そんな困惑する彼女のを顔に、魔王は小さな手を伸ばして、ピタピタと頬を叩いている。
「あうー」
自身の娘に対して、何かしら興味を持っている……?
もしかしたらほんの少しだけ、前世の記憶が残っている可能性もあるのでは?
『あるいは……そのまま成長させていけば、かつての記憶を思い出すかもしれません』
『そうじゃな……』
そんな訳で魔王の子育て篇、始まるよー……じゃなくて!!
『みなさん、大変です!!
このダンジョンは、クジュラウスの手勢に攻撃を受けています!!』
『な、なんだとっ!?
クジュラウスの奴が!?』
私の報告にカシファーンが色めき立つ。
『既にダンジョンの上層部が破壊されて、手勢の魔物が侵入しています。
更なるダンジョンへの攻撃は私が阻止しましたが、あの様子では、最下層まで破壊しようとしていた可能性が高いですね。
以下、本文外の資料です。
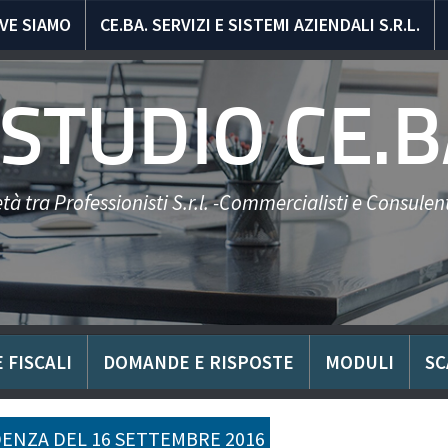
VE SIAMO
CE.BA. SERVIZI E SISTEMI AZIENDALI S.R.L.
STUDIO CE.B
tà tra Professionisti S.r.l. -Commercialisti e Consulent
 FISCALI
DOMANDE E RISPOSTE
MODULI
SC
ENZA DEL 16 SETTEMBRE 2016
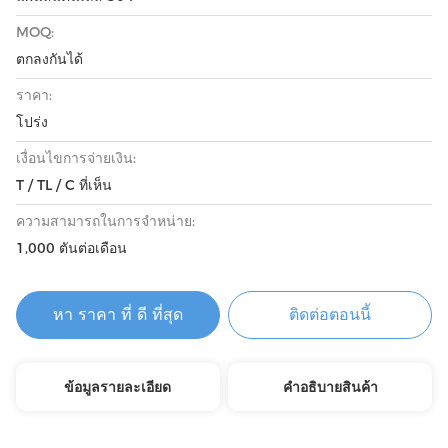
MOQ:
ตกลงกันได้
ราคา:
โปร่ง
เงื่อนไขการจ่ายเงิน:
T / TL / C ที่เห็น
ความสามารถในการจําหน่าย:
1,000 ตันต่อเดือน
หา ราคา ที่ ดี ที่สุด
ติดต่อตอนนี้
ข้อมูลรายละเอียด
คําอธิบายสินค้า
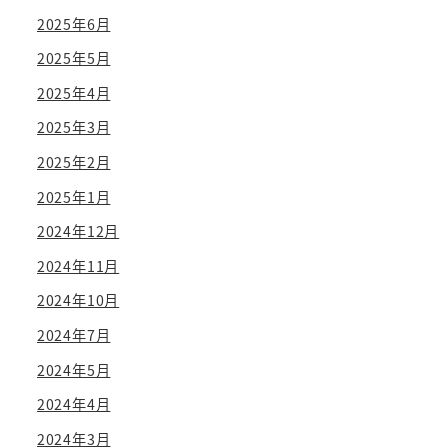
2025年6月
2025年5月
2025年4月
2025年3月
2025年2月
2025年1月
2024年12月
2024年11月
2024年10月
2024年7月
2024年5月
2024年4月
2024年3月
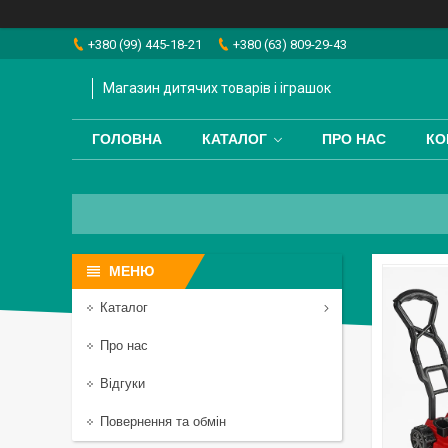
+380 (99) 445-18-21
+380 (63) 809-29-43
Магазин дитячих товарів і іграшок
ГОЛОВНА
КАТАЛОГ
ПРО НАС
КО
Каталог
Про нас
Відгуки
Повернення та обмін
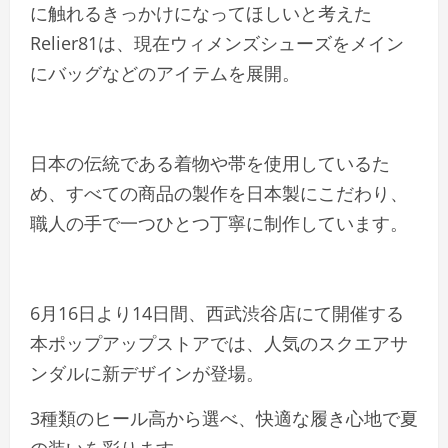
に触れるきっかけになってほしいと考えた
Relier81は、現在ウィメンズシューズをメイン
にバッグなどのアイテムを展開。
日本の伝統である着物や帯を使用しているた
め、すべての商品の製作を日本製にこだわり、
職人の手で一つひとつ丁寧に制作しています。
6月16日より14日間、西武渋谷店にて開催する
本ポップアップストアでは、人気のスクエアサ
ンダルに新デザインが登場。
3種類のヒール高から選べ、快適な履き心地で夏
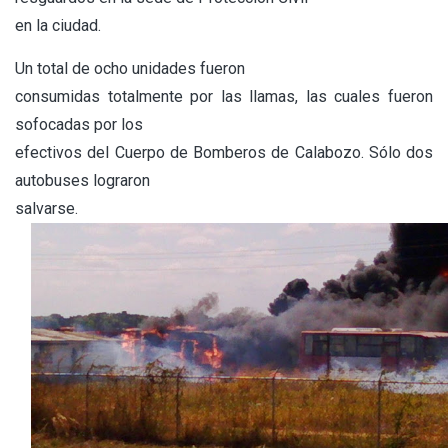
en la ciudad.
Un total de ocho unidades fueron
consumidas totalmente por las llamas, las cuales fueron
sofocadas por los
efectivos del Cuerpo de Bomberos de Calabozo. Sólo dos
autobuses lograron
salvarse.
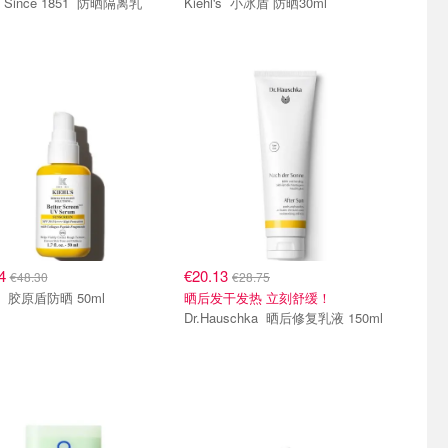
Since 1851 防晒隔离乳
Kiehl's 小冰盾 防晒30ml
24
€20.13
€48.30
€28.75
Kiehl's 胶原盾防晒 50ml
晒后发干发热 立刻舒缓！
Dr.Hauschka 晒后修复乳液 150ml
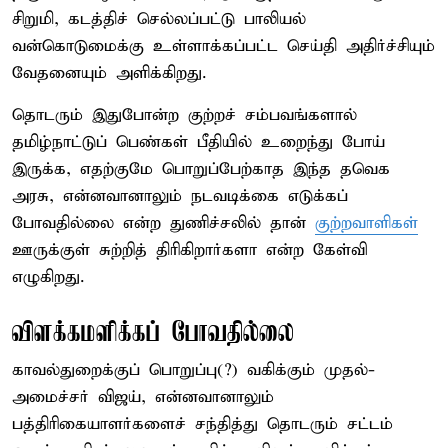
சிறுமி, கடத்திச் செல்லப்பட்டு பாலியல்
வன்கொடுமைக்கு உள்ளாக்கப்பட்ட செய்தி அதிர்ச்சியும்
வேதனையும் அளிக்கிறது.
தொடரும் இதுபோன்ற குற்றச் சம்பவங்களால்
தமிழ்நாட்டுப் பெண்கள் பீதியில் உறைந்து போய்
இருக்க, எதற்குமே பொறுப்பேற்காத இந்த தவெக
அரசு, என்னவானாலும் நடவடிக்கை எடுக்கப்
போவதில்லை என்ற துணிச்சலில் தான்
குற்றவாளிகள்
ஊருக்குள் சுற்றித் திரிகிறார்களா என்ற கேள்வி
எழுகிறது.
விளக்கமளிக்கப் போவதில்லை
காவல்துறைக்குப் பொறுப்பு(?) வகிக்கும் முதல்-
அமைச்சர் விஜய், என்னவானாலும்
பத்திரிகையாளர்களைச் சந்தித்து தொடரும் சட்டம்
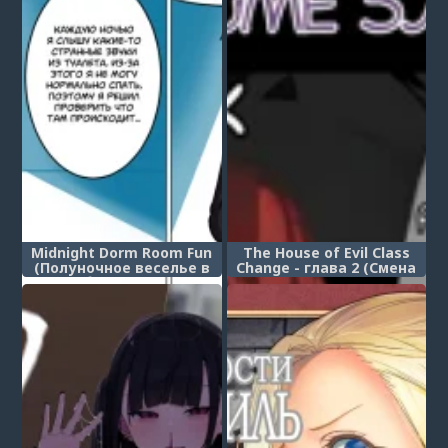
Midnight Dorm Room Fun
The House of Evil Class
(Полуночное веселье в
Change - глава 2 (Смена
общежитии)
класса в доме зла)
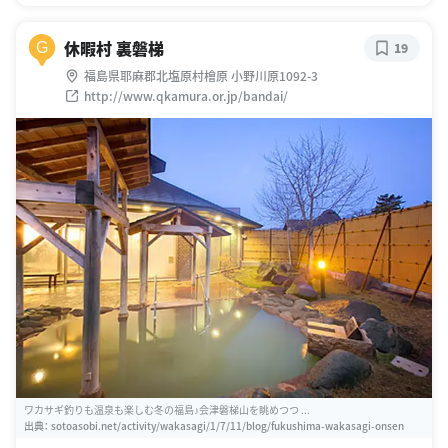
休暇村 裏磐梯
G
19
福島県耶麻郡北塩原村檜原 小野川原1092-3
http://www.qkamura.or.jp/bandai/
ワカサギ釣りも温泉も楽しむ冬の福島♪会津磐梯山を眺めつつ ...
出典：
sotoasobi.net/activity/wakasagi/1/7/11/blog/fukushima-wakasagi-onsen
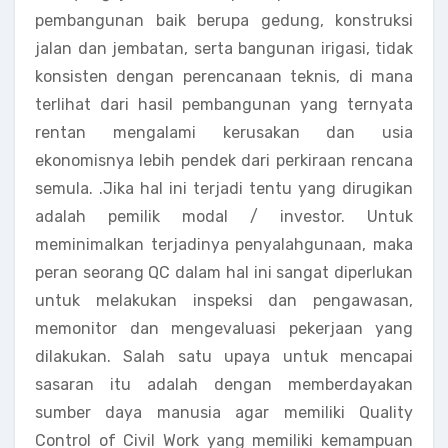
pembangunan baik berupa gedung, konstruksi
jalan dan jembatan, serta bangunan irigasi, tidak
konsisten dengan perencanaan teknis, di mana
terlihat dari hasil pembangunan yang ternyata
rentan mengalami kerusakan dan usia
ekonomisnya lebih pendek dari perkiraan rencana
semula. .Jika hal ini terjadi tentu yang dirugikan
adalah pemilik modal / investor. Untuk
meminimalkan terjadinya penyalahgunaan, maka
peran seorang QC dalam hal ini sangat diperlukan
untuk melakukan inspeksi dan pengawasan,
memonitor dan mengevaluasi pekerjaan yang
dilakukan. Salah satu upaya untuk mencapai
sasaran itu adalah dengan memberdayakan
sumber daya manusia agar memiliki Quality
Control of Civil Work yang memiliki kemampuan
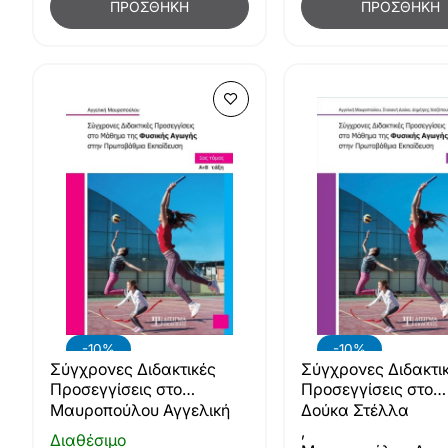
ΠΡΟΣΘΉΚΗ
ΠΡΟΣΘΉΚΗ
-10%
-10%
Σύγχρονες Διδακτικές
Σύγχρονες Διδακτι
Προσεγγίσεις στο
Προσεγγίσεις στο
Μάθημα της Φυσικής
Μάθημα της Φυσικ
Μαυροπούλου Αγγελική
Δούκα Στέλλα
Αγωγής (Α' τόμος)
Αγωγής (Β' τόμος)
,
Διαθέσιμο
つまり我々は勿論、魔王が死んでいても構わなかった……と』
マッドサイエンティストっぽいクジュラウスのことだから、研究に使える魔王の死体さえ手に入ればそれで良かったんじゃないかな?
『そんな馬鹿なっ!!
そんな……!!』
……ん?
ヤギ頭の魔族──ヤギさんが、激しく動揺している。
先程もカシファーンにあることないこと吹き込んでいたようだし、こいつは怪しいな……。
『あなた、何かを知っていますね?』
『な、何のことだ……?』
目を逸らすヤギさん。
うん、何かを隠しているな。
『死にたくなければ、喋りなさい』
『グアッ……!?』
炎が触手のように、ヤギさんの全身を縛り上げる。
触手プレイは美少女相手にしたいところだが、これは逃げられないように拘束の意味もあるから仕方がない。
抵抗すれば全身に火傷が広がり、やがてはすべてが灰となるだろう。
特に下半身は毛皮だから、燃えやすいし。
そんな訳でヤギさんは、すぐに口を割った。
『わ……私は、クジュラウス様に報告していただけだ!
そして、お前が現れた時は、最優先で報告しろ……と命令されていた。
魔王様を害する存在だから……と』
あ~……スパイみたいなことをやっていたんだ。